Gold is trading flat like the safe-haven Japanese Yen and Treasurys on Friday as investors assessed the risks to the global economy from the coronavirus epidemic. The market is being underpinned by reports that economists are scaling back growth expectations for the world’s second-largest economy as they assess the impact of the outbreak.
At 11:39 GMT, April Comex gold futures are trading $1578.80, unchanged.
Global Economic Slowdown Will Be Bullish
Bullish traders are supporting the market because they feel a slowdown in China’s economy will eventually spread to its trading partners, which could encourage a few of the major central banks like the Reserve Bank of Australia and the Reserve Bank of New Zealand to ease monetary policy further. Both central banks said recently that they are currently monitoring the potential impact of the outbreak on their respective economies, but it’s too early to tell what the damage will be.
On Tuesday, Federal Reserve Chairman Jerome Powell also said the central bank is monitoring the situation and will have data on the impact soon.
Are Investors Underestimating the Economic Impact of the Virus?
Some analysts feel that investors are being lulled into thinking “all is well” especially since the global equity markets are hovering near record highs.
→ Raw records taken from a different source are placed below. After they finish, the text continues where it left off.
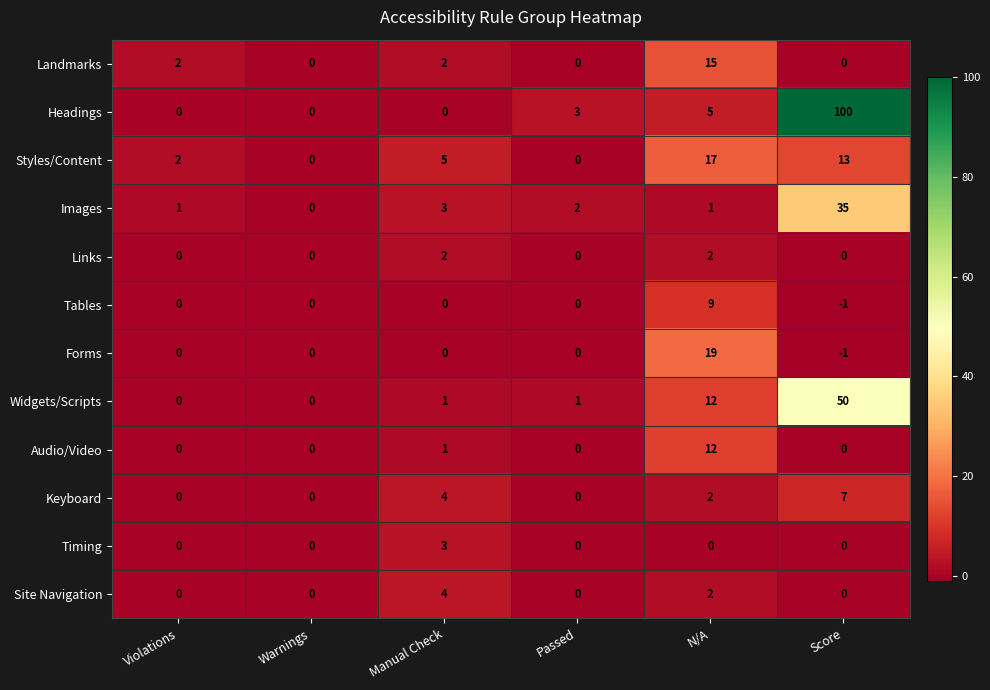

What is the minimum value shown in the chart?

-1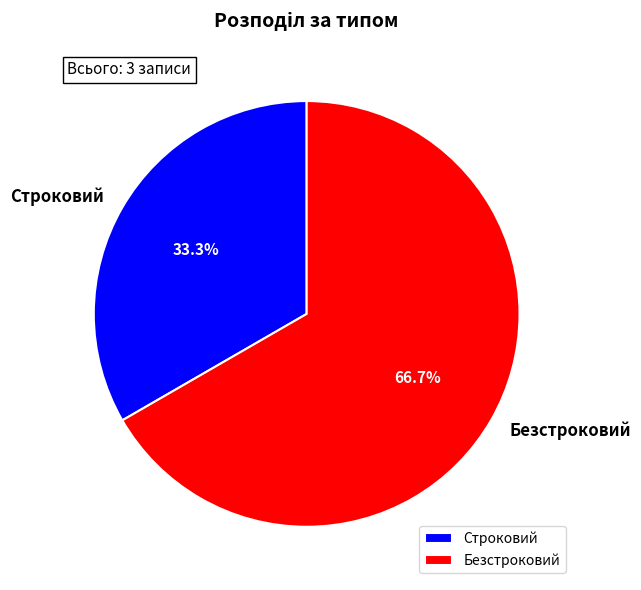

Which has a higher value, Безстроковий or Строковий?

Безстроковий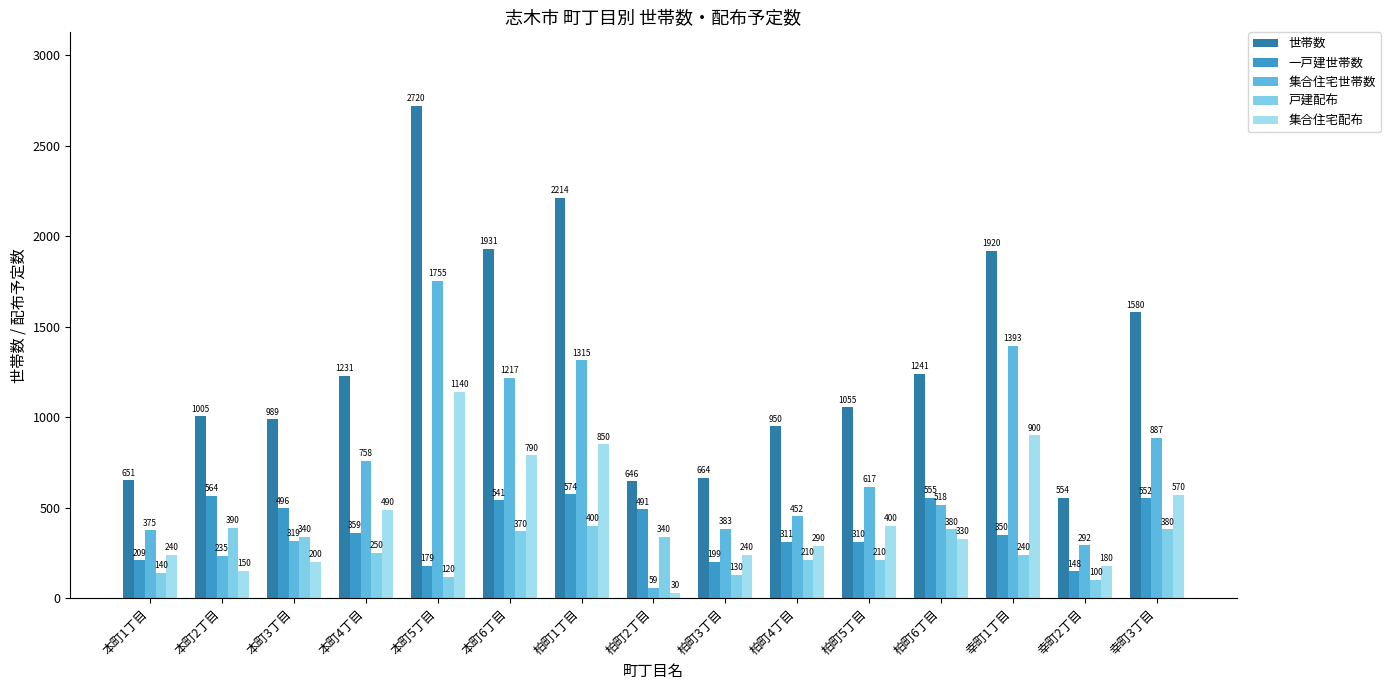

What is the label of the 11th bar from the left?

柏町5丁目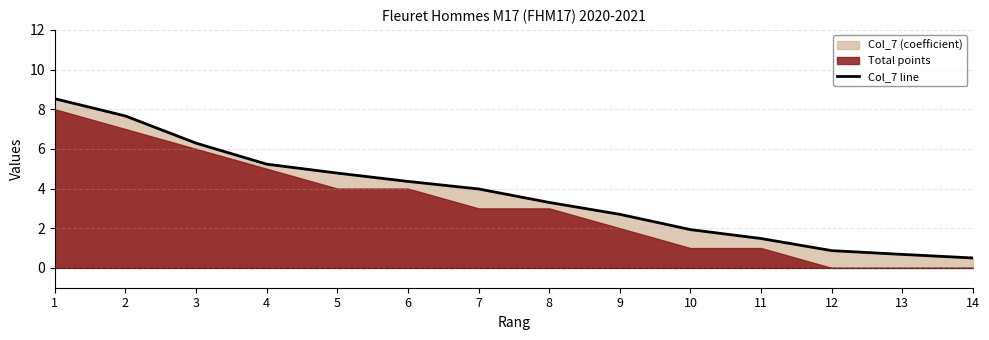

What is the sum of all values?

52.3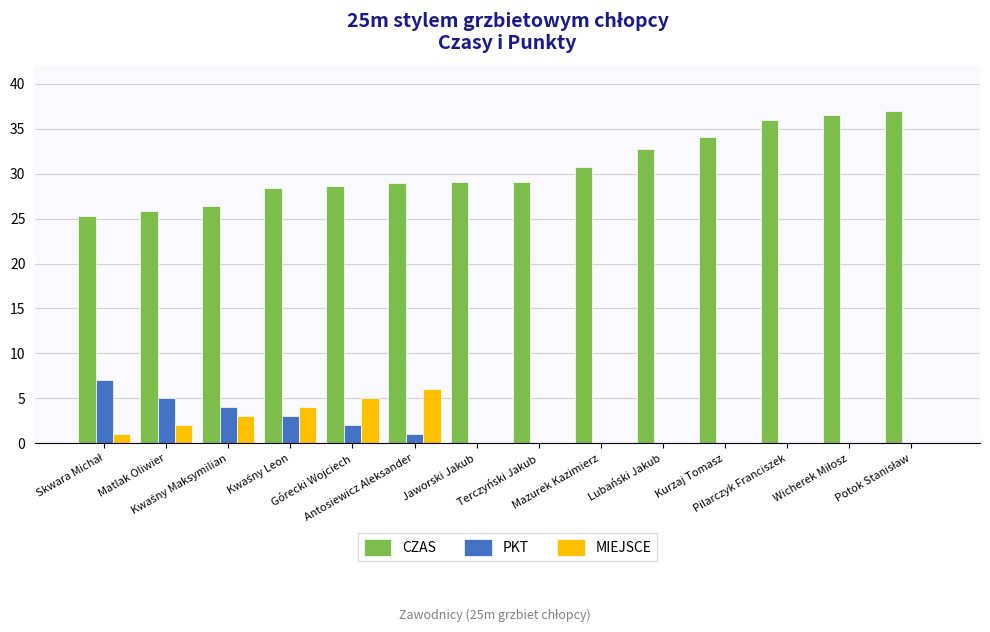

Which series has the largest total across all categories?

CZAS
“The economic impact of the measures taken by (China) should not be underestimate; the workers are returning very slowly to their factories, supply chains are probably disrupted … we see quite a drag on the Chinese growth in the first quarter,” said Julies Baer analyst Carsten Menke.
Another suggests investors may be wrongly drawing conclusions based on the performance of China’s economy after the SARS virus.
“I think markets are looking at the playbook of SARS and what we found there was, it was a big hit … to growth in the countries that were most affected but it was a V-shaped recovery,” Rob Subbaraman, head of global macro research at Nomura, told CNBC’s “Street Signs” on Friday. A V-shaped recovery describes downturns that see a steep fall before recovering sharply.
“What we think markets might be missing is the depth of the V could be worse than people think,” Subbaraman cautioned. “The economic data we start getting for February could be a lot worse than people think.”
Since the outbreak began, gold has posted a range of $1598.50 to $1551.10. The mid-point of this range is $1574.80. This is our bogie.
Holding above $1574.80 will indicate traders are developing an upside bias. In other words, they are increasing protection against a worsening of the crisis. A move below this level will suggest that tensions are easing.
With the current price at $1578.80, we have to conclude that investors are taking on a little more protection ahead of the weekend.